Minimum pricing is not, however, the Bill’s only proposal – it also includes a number of other measures that may be more likely to be enacted.

These other proposals, which take the form of amendments to the Licensing (Scotland) Act 2005, include:

•  Extending to off-sales premises the ban on drinks promotions that give discounts on the purchase of one or more drinks (e.g. “3 for 2”), to which on-sales premises are already subject. By contrast, the ban on promotions encouraging the purchase of larger measures of alcohol is restricted to on-sales only.

•  Restricting all promotional material to the “alcohol display area” of an off-sales premises, adding “branded non-alcoholic products” (e.g. glasses marked with a particular brand) to the list of items that can be displayed in that area, and prohibiting drinks promotions “in the vicinity” of off-sales premises.

•  Requiring all licensed premises to have a policy for verifying the age of customers appearing younger than 21.

•  Requiring licensing boards to consider whether off-sales to under-21s are having a detrimental impact on any area.

•  Empowering licensing boards to vary licensing conditions within their area in relation to matters to be set out in regulations (the Bill’s Policy Memorandum reveals that the government intends to give boards the power to vary the legal age for off-sales purchases – i.e. to raise the age to 21).

•  Allowing the Scottish government to make regulations imposing, or empowering local authorities to impose, a “social responsibility levy” on licensed premises and traders (including holders of public entertainment and late night catering licences). This can be imposed for the purpose of having those premises and/or traders contribute to the expenses the licensing authority incurs in pursuing the licensing objectives (preventing crime and disorder, securing public safety etc.) or remedying any adverse impact on the objectives attributable to those businesses.

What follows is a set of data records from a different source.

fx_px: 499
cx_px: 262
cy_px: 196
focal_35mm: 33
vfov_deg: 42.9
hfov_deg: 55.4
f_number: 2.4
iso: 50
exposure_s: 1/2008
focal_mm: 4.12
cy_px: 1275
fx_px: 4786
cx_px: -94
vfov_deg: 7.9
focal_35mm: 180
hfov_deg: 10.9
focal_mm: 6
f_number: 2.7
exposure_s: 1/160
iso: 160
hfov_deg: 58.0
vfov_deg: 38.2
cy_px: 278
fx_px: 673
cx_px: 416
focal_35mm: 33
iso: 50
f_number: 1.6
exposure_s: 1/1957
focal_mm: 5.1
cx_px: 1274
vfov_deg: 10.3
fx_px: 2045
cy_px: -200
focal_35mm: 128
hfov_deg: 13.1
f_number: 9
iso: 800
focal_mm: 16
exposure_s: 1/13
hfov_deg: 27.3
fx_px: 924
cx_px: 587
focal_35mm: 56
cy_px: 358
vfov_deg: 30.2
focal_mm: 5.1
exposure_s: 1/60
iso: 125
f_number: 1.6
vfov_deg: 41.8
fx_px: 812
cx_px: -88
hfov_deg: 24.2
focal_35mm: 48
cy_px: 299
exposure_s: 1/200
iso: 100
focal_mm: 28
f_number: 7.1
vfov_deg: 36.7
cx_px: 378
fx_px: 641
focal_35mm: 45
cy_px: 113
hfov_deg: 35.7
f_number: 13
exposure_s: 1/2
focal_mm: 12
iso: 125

These policies may not encounter as much political opposition as minimum pricing, but they may still face obstacles if passed. The Scotland Act 1998 limits the powers of the Scottish Parliament, which may not pass legislation contrary to EU law or relating to an area “reserved” specifically to the UK Parliament.

Minimum pricing could have been particularly vulnerable to challenge given its possible effect on the free movement of goods within the EU – e.g. by pricing cheaper foreign products out of the market (the European Courts recently decided that imposing minimum prices on cigarettes is unlawful, casting doubt over the SNP’s alcohol plans).

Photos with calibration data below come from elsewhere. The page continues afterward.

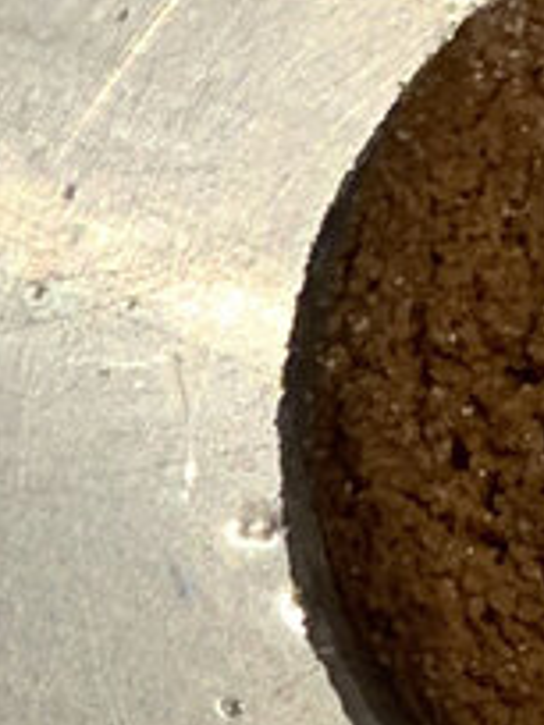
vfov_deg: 9.6
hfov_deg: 6.5
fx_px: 4275
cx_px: -1259
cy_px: 793
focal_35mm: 204
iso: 250
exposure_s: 1/60
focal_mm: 4.25
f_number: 1.8
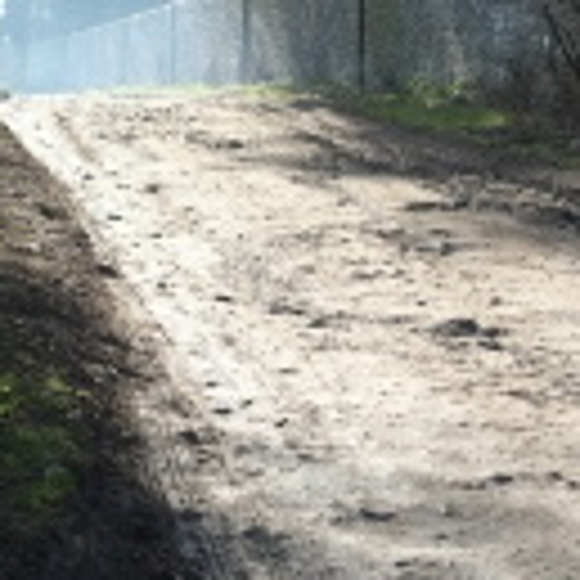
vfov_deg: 12.5
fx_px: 2654
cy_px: 241
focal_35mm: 140
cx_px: 427
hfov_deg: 12.4
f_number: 5.6
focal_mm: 35
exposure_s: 1/150
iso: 200
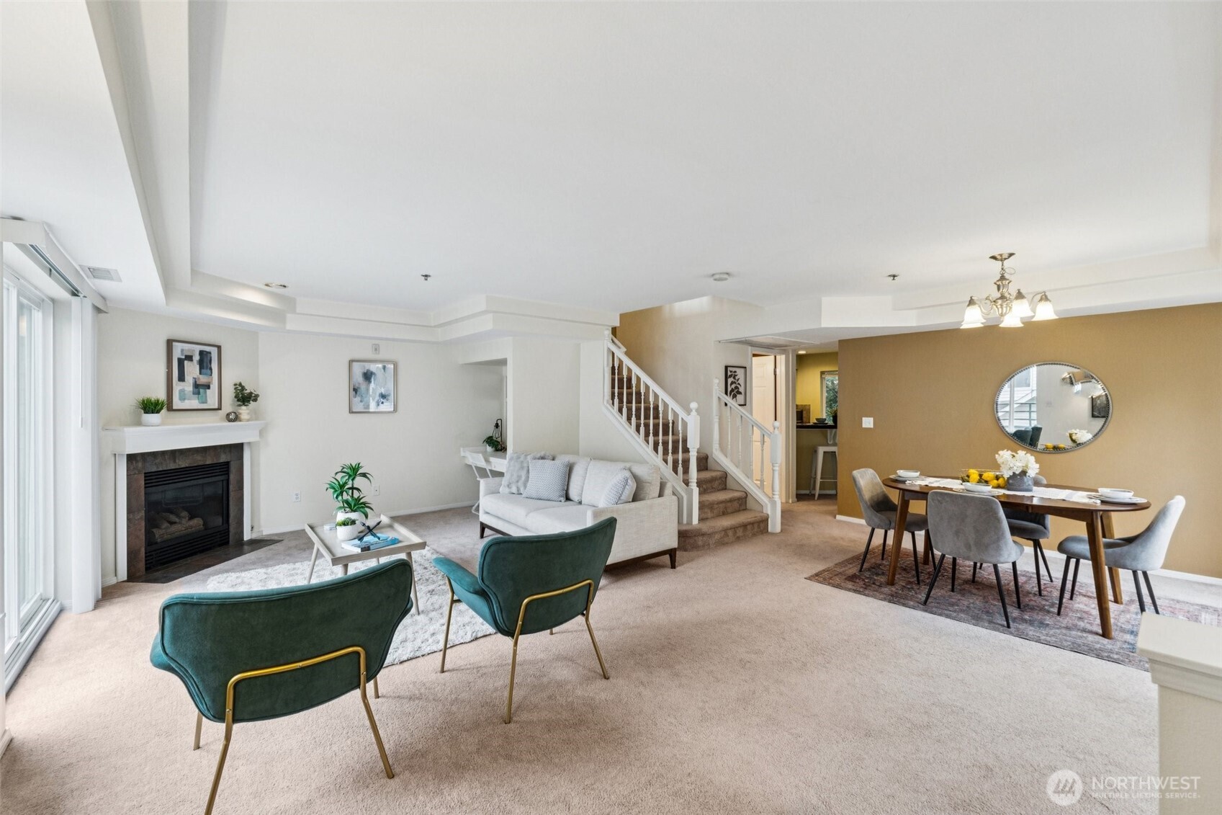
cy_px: 408
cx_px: 611
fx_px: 509
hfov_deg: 100.4
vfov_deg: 77.3
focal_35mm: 15
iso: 250
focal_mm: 10
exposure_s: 1/4
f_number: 9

Furthermore, a Scottish minimum pricing scheme may also have been challengeable on the grounds that it related to the “regulation of the sale and supply of goods and services to consumers”, which the Scotland Act reserves to the UK Parliament.

The Bill’s other policies may be less likely to fall foul of EU law, but may nevertheless be outside the Parliament’s powers. Outlawing “3 for 2” offers and raising the age limit for buying alcohol may well qualify as “regulation of the sale of goods to consumers”, in which case a court could declare those measures invalid.

With the focus to date having been on minimum pricing, it remains to be seen whether the Alcohol Bill’s other proposals attract any significant opposition from the industry and, if so, how far those opponents are willing to go to challenge them.